- What this task involves: In the material below, lay out as a numbered list the lines starting with the line that contains "besoins. Nous travaillons avec" and going on through the line that contains "Gédéon profite de son expérience p", both included and with blank lines left out.

——

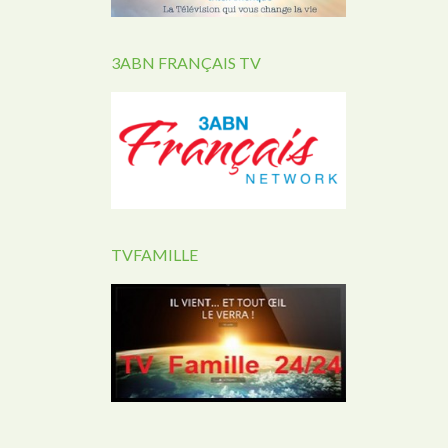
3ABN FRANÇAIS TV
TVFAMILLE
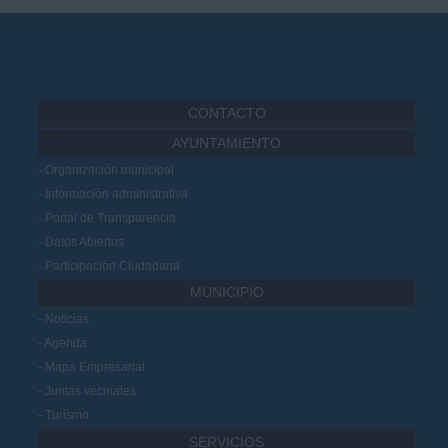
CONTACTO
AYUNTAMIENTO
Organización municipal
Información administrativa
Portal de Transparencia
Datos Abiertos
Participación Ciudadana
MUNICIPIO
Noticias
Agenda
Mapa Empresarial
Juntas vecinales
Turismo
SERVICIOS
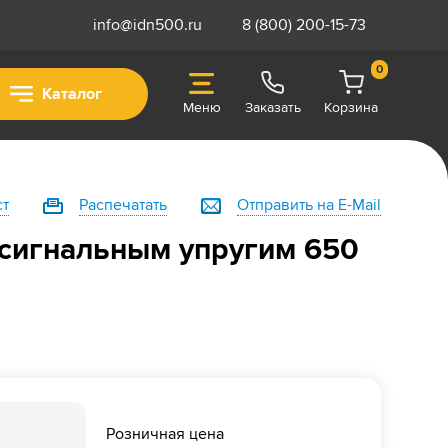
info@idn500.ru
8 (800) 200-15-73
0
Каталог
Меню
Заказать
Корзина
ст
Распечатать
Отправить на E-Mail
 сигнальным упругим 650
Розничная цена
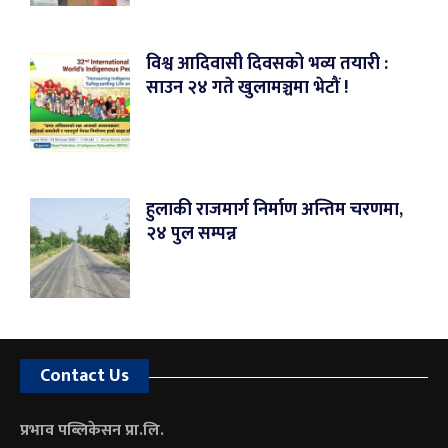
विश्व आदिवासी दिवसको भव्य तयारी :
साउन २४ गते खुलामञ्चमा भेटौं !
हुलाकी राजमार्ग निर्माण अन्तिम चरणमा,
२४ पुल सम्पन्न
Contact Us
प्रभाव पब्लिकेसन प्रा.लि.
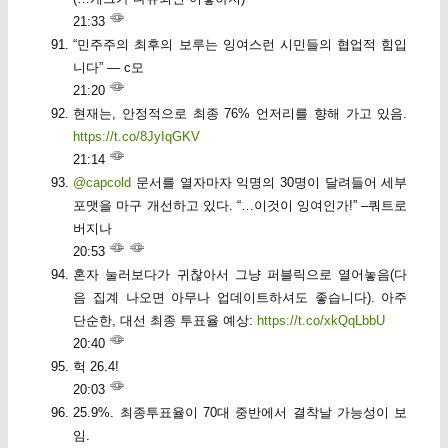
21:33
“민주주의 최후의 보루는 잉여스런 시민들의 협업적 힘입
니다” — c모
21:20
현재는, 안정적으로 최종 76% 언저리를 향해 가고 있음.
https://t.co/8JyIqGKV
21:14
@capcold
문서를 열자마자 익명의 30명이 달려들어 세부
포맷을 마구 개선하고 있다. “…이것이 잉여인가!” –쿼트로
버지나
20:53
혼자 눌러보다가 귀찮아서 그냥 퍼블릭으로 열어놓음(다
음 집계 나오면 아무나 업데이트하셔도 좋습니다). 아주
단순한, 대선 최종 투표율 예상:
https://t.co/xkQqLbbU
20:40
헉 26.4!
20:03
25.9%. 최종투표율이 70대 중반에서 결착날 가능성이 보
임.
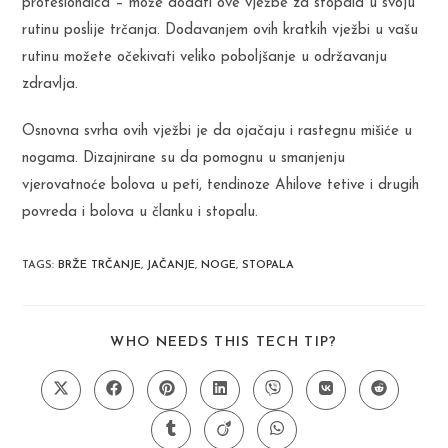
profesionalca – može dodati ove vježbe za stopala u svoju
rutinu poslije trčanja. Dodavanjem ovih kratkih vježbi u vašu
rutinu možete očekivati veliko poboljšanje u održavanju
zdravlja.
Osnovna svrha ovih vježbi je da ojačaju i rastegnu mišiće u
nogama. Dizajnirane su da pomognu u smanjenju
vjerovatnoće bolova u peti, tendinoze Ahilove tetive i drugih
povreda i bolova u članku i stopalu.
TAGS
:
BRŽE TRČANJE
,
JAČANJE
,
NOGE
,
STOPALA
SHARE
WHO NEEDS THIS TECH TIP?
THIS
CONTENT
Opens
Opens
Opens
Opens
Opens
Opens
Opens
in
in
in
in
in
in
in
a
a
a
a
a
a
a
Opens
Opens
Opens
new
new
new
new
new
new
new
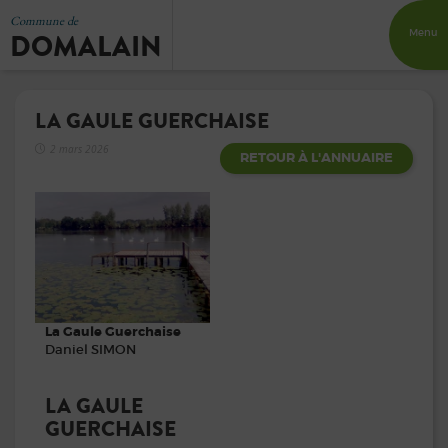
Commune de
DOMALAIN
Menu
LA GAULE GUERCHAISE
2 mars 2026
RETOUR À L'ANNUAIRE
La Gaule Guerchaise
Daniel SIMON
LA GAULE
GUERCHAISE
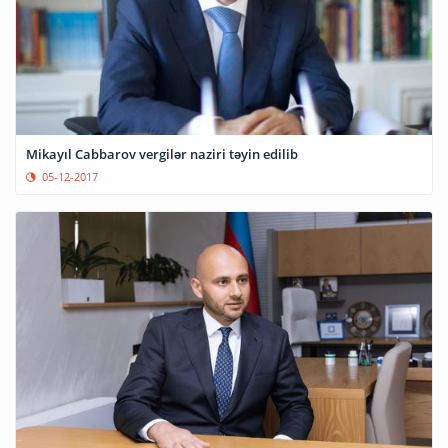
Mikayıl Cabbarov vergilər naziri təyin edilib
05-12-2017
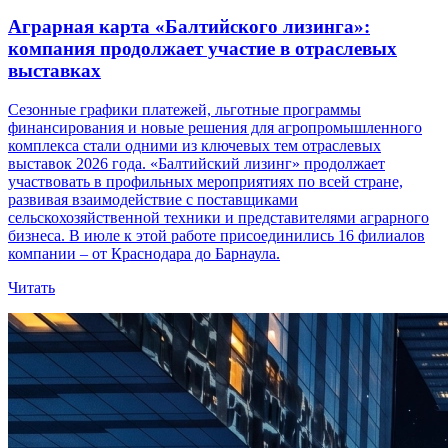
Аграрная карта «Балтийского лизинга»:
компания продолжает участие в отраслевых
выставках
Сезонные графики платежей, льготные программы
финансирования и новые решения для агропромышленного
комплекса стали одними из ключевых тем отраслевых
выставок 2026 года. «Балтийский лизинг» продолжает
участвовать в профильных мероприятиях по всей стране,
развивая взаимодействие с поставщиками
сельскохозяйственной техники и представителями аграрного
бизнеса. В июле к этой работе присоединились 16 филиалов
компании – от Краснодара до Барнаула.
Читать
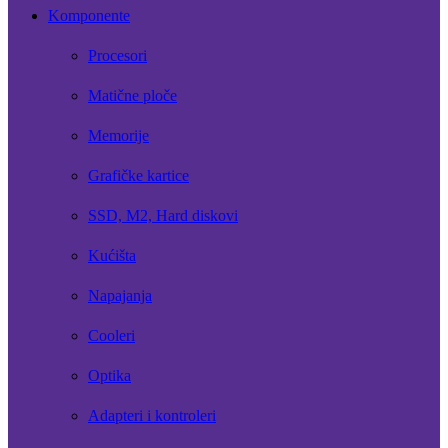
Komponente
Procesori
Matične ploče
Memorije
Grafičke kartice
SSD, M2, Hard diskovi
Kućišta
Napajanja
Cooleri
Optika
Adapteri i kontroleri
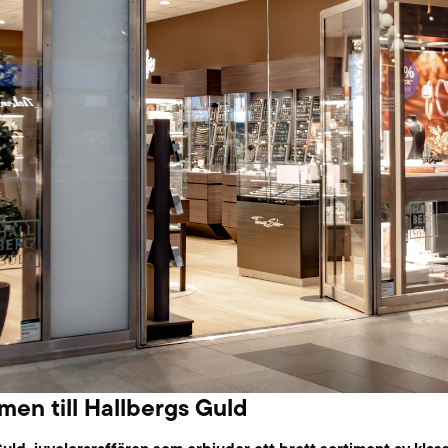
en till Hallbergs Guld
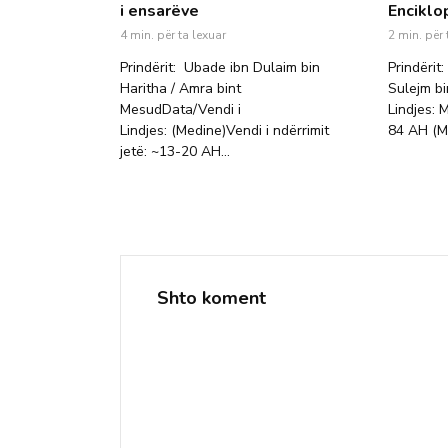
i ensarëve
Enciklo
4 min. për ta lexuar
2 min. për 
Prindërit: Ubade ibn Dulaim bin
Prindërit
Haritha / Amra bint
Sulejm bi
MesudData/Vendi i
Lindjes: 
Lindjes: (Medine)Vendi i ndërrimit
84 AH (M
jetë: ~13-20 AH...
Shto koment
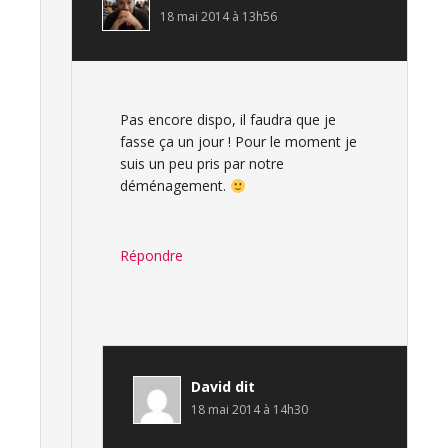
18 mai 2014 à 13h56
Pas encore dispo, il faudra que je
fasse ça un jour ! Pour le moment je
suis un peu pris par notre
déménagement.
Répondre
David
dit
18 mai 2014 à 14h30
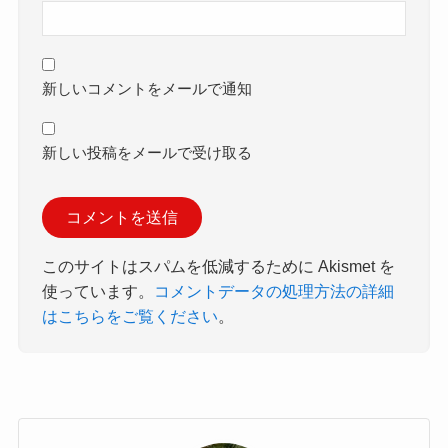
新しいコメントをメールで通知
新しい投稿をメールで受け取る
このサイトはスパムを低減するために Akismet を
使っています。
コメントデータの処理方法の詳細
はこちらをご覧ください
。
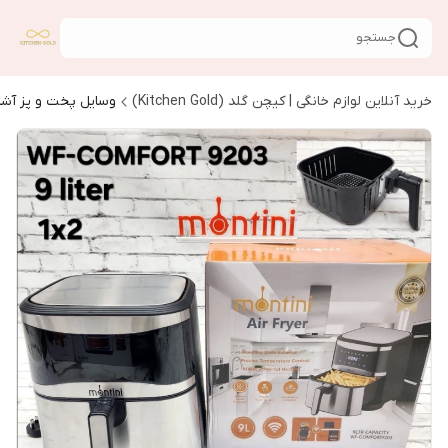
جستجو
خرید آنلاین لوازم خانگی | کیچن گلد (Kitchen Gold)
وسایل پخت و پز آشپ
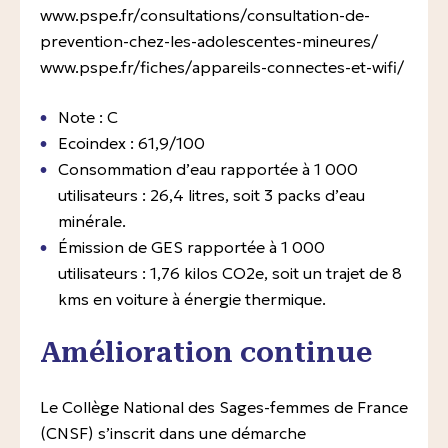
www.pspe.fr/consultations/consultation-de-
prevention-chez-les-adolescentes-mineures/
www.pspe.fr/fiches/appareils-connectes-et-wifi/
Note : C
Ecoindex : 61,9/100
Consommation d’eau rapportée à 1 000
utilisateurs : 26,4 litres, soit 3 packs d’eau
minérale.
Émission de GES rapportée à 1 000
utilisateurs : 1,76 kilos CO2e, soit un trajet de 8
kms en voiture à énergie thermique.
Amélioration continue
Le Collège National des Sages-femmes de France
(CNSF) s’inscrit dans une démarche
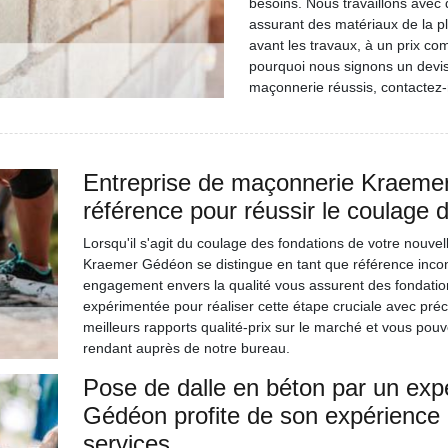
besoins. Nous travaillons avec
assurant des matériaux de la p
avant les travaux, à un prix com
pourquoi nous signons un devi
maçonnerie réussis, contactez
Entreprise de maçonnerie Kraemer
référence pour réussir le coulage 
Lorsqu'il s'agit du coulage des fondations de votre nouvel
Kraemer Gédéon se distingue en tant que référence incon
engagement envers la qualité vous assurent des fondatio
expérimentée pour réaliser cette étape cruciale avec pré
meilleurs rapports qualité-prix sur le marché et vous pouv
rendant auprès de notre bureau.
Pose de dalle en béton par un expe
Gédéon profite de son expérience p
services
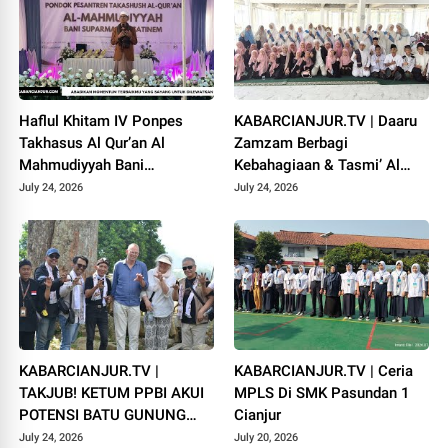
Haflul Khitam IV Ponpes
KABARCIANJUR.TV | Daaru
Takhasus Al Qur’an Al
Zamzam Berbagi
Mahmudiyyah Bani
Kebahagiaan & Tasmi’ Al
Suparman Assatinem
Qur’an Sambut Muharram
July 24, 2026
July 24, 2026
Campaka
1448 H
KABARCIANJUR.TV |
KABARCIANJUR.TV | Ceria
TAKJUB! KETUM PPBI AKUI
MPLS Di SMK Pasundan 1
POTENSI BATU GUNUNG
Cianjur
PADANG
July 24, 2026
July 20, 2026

——

- Finished task:
1. besoins. Nous travaillons avec
2. assurant des matériaux de la p
3. avant les travaux, à un prix com
4. pourquoi nous signons un devi
5. maçonnerie réussis, contactez
6. Entreprise de maçonnerie Kraemer
7. référence pour réussir le coulage 
8. Lorsqu'il s'agit du coulage des fondations de votre nouvel
9. Kraemer Gédéon se distingue en tant que référence incon
10. engagement envers la qualité vous assurent des fondatio
11. expérimentée pour réaliser cette étape cruciale avec pré
12. meilleurs rapports qualité-prix sur le marché et vous pouv
13. rendant auprès de notre bureau.
14. Pose de dalle en béton par un expe
15. Gédéon profite de son expérience p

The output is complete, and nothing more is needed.